Highly fluorinated substituents, e.g. perfluorohexyl (C₆F₁₃) confer distinctive solubility properties to molecules, which facilitates purification of products in organic synthesis.^[11] This area, descibed as "fluorous chemistry," exploits the concept of "like-dissolves like" in the sense that fluorine-rich compounds dissolve preferentially in fluorine-rich solvents. This theme has spawned techniques of “fluorous tagging’’ and ‘‘fluorous protection’’. Illustrative of fluorous technology is the use of fluoroalkyl-substituted tin hydrides for reductions, the products being easily separated from the spent tin reagent by extraction using fluorinated solvents.^[12]

The solvent 1,1,1,2-tetrafluoroethane has been used for extraction of natural products such as taxol, evening primrose oil, and vanillin. 2,2,2-trifluoroethanol is an oxidation-resistant polar solvent.^[13]

Organofluorine compounds enjoy many niche applications. With a low coefficient of friction, fluid fluoropolymers are used as specialty lubricants. Fluorocarbon-based greases are used in demanding applications. Representative products include Fomblin and Krytox, manufactured by by Solvay Solexis and DuPont, respectively. Certain firearm lubricants such as "Tetra Gun" contain fluorocarbons. Capitalizing on their nonflammability, fluorocarbons are used in fire fighting foam. Organofluorine compounds are components of liquid crystal displays. The polymeric analogue of triflic acid, nafion is a solid acid that is potentially useful in fuel cells.

In contrast to the existence of many naturally-occurring organic compounds containing the heavier halides, chloride, bromide, and iodide, only a handful of biologically synthesized carbon-fluorine bonds are known.^[14] The most common natural organofluorine species is fluoroacetate, a toxin found in a few species of plants. Others include É÷fluorooleic acid, fluoroacetone, nucleocidin (4’-fuoro-5’-O-sulphamoyladenosine), fluorothreonine, and 2-fluorocitrate. Several of these species are probably biosynthesized from fluoroacetaldehyde.
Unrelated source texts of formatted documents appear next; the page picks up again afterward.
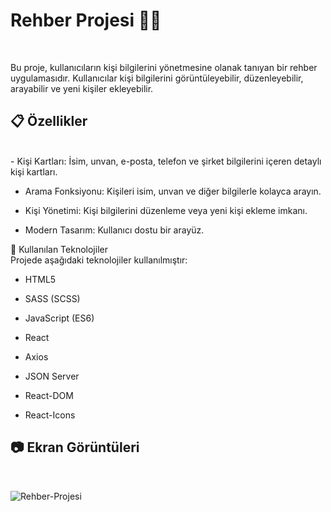 
# Rehber Projesi 📇✨
<br/>

Bu proje, kullanıcıların kişi bilgilerini yönetmesine olanak tanıyan bir rehber uygulamasıdır.
Kullanıcılar kişi bilgilerini görüntüleyebilir, düzenleyebilir, arayabilir ve yeni kişiler ekleyebilir.

## 📋 Özellikler
<br/>
- Kişi Kartları: İsim, unvan, e-posta, telefon ve şirket bilgilerini içeren detaylı kişi kartları.
  
- Arama Fonksiyonu: Kişileri isim, unvan ve diğer bilgilerle kolayca arayın.
  
- Kişi Yönetimi: Kişi bilgilerini düzenleme veya yeni kişi ekleme imkanı.
  
- Modern Tasarım: Kullanıcı dostu bir arayüz.
  

🚀 Kullanılan Teknolojiler
<br/>
Projede aşağıdaki teknolojiler kullanılmıştır:

- HTML5
  
- SASS (SCSS)
  
- JavaScript (ES6)
  
- React
  
- Axios
  
- JSON Server
  
- React-DOM
  
- React-Icons

## 📷 Ekran Görüntüleri
<br/>





![Rehber-Projesi](https://github.com/user-attachments/assets/f76130aa-cc92-4083-88d2-c42bbde798ca)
Organofluorine chemistry began in the 1800s with the development of organic chemistry as a whole.^[15] The first organofluorine compounds were prepared by metathesis reactions using antimony trifluoride as the F^- source. The nonflammability and nontoxicity of the chlorofluorocarbons CCl₃F and CCl₂F₂ attracted industrial attention in the 1920s. Subsequent major developments, especially in the US, benefited from expertise gained in the production of uranium hexafluoride.^[1] Starting in the late 1940’s, a series of electrophilic fluorinating methodologies were introduced, beginning with CoF₃. About this time, electrochemical fluorination became practical. These new methodologies allowed the synthesis of C-F bonds without using elemental fluorine and without relying on metathetical methods. In 1957, the anticancer activity of 5-fluorouracil was described. This report provided one of the first examples of rational design of drugs.^[16] This discovery sparked a surge of interest in fluorinated pharmaceuticals and agrichemicals. The discovery of the noble gas compounds, e.g. XeF₄, provided a host of new reagents starting in the early 1960’s. In the 1970s, fluorodeoxyglucose was established as a useful reagent in ¹⁸F positron emission tomography. In Nobel Prize-winning work, CFC’s were shown to contribute to the depletion of atmospheric ozone. This discovery alerted the world to the negative consequences of organofluorine compounds and motivated the development of new routes to organofluorine compounds. In 2003, the first C-F bond-forming enzyme, fluorinase, was reported.^[17]

In addition to their many beneficial aspects, organofluorine compounds pose significant risks and dangers to health and the environment. CFC's deplete the ozone layer and perfluorocarbons are potent greenhouse gases. Fluorosurfactants, such as PFOS and PFOA, are persistent and global contaminants. Many organofluorine compounds are bioactive and some are quite toxic, such as fluoroacetate and perfluoroisobutene.